李铎笑了笑,不答反问:“如果我问你,你是如何得到剑宗传承,你会回答吗?”
“连所在门派都不能说?”谢小玉奇道,这绝对是很少有的事,就算是魔门,或者邪派也不会连家门都不敢报,除非李铎和洪伦海一样有一大堆厉害仇家,不过看李铎的作风又不像,另外一种可能就是对方属于隐世宗门,就像剑宗那样。
“那你说说看,剑宗现在在哪里?”李铎仍旧不肯回答。
不过这也能算是一种回答,至少证实谢小玉的第二种猜测,当然,李铎也可能撒谎,说不定他是妖族或者鬼族的探子。
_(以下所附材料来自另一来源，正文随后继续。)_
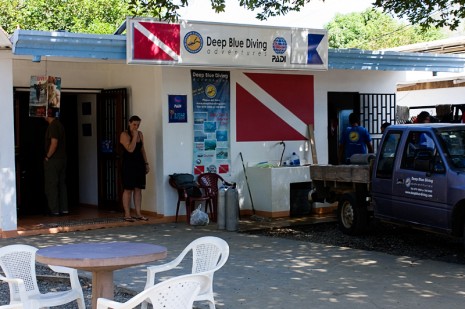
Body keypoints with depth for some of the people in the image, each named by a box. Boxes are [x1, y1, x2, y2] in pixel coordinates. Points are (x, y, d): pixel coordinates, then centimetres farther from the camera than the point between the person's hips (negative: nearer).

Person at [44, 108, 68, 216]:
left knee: (51, 185, -3)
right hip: (62, 159, 9)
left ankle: (54, 210, -2)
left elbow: (54, 144, -22)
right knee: (61, 184, 11)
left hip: (53, 160, -9)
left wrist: (47, 157, -12)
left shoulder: (53, 126, -16)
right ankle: (64, 209, 13)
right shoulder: (59, 124, 13)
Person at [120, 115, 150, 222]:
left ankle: (138, 213, 10)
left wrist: (146, 163, 14)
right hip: (129, 164, -6)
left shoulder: (140, 134, 11)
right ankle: (127, 214, 0)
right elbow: (130, 149, -20)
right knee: (128, 189, -4)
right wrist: (134, 136, -17)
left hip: (139, 163, 6)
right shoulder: (124, 135, -8)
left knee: (138, 189, 6)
摸不透李铎的底细,谢小玉只能说道:“算了,我就不问阁下来历。我来这里是想谈一笔交易。”
“和官府征召的事有关?”李铎已经猜到谢小玉来的目的。
“我本来以为从卢老板那里已经得到足够的情报,现在想来,他之前说的话都似是而非,白沙滩想必不是我要找的地方吧?”谢小玉既然知道卢老板并非普通人,而是买卖情报的掮客手下,肯定不指望白得的消息能有多少准确,不将他送进陷阱就已经够意思了。
“白沙滩那边确实有人,不过并非你想找的那些人。”李铎笑道,这话模棱两可、异常含糊。
“我想买准确的消息,需要多少钱?”谢小玉将身体凑过去。
“钱?这东西现在还有用吗?”李铎很不以为然。
知道大劫将至,钱还不如粮食来得实际,现在天宝州粮食天天涨价,钱却一天比一天不值钱。
“那么你的意思呢?”谢小玉等着李铎开价。
“出海,而且是跟着你出海。”李铎早有打算,这看上去是一个很容易接受的要求,不过他知道谢小玉绝对不会答应。
“我可以让你出海、可以帮你准备一艘船,但是带着你同行绝对不可能。”
谢小玉当然不会答应,他跟李铎一点都不熟,带着一个陌生人同行,而且是一个藏头露尾,还练成分身的人,简直就是将自己的行踪告诉别人。
“哪种船?普通的天剑舟?”李铎刚才的要求原本就是试探,给谢小玉砍价的空间。
“飞天剑舟是作战用的,不搭乘外客。”谢小玉直接拒绝。
“看来这笔交易做不成了。”李铎不无遗憾地叹了一口气。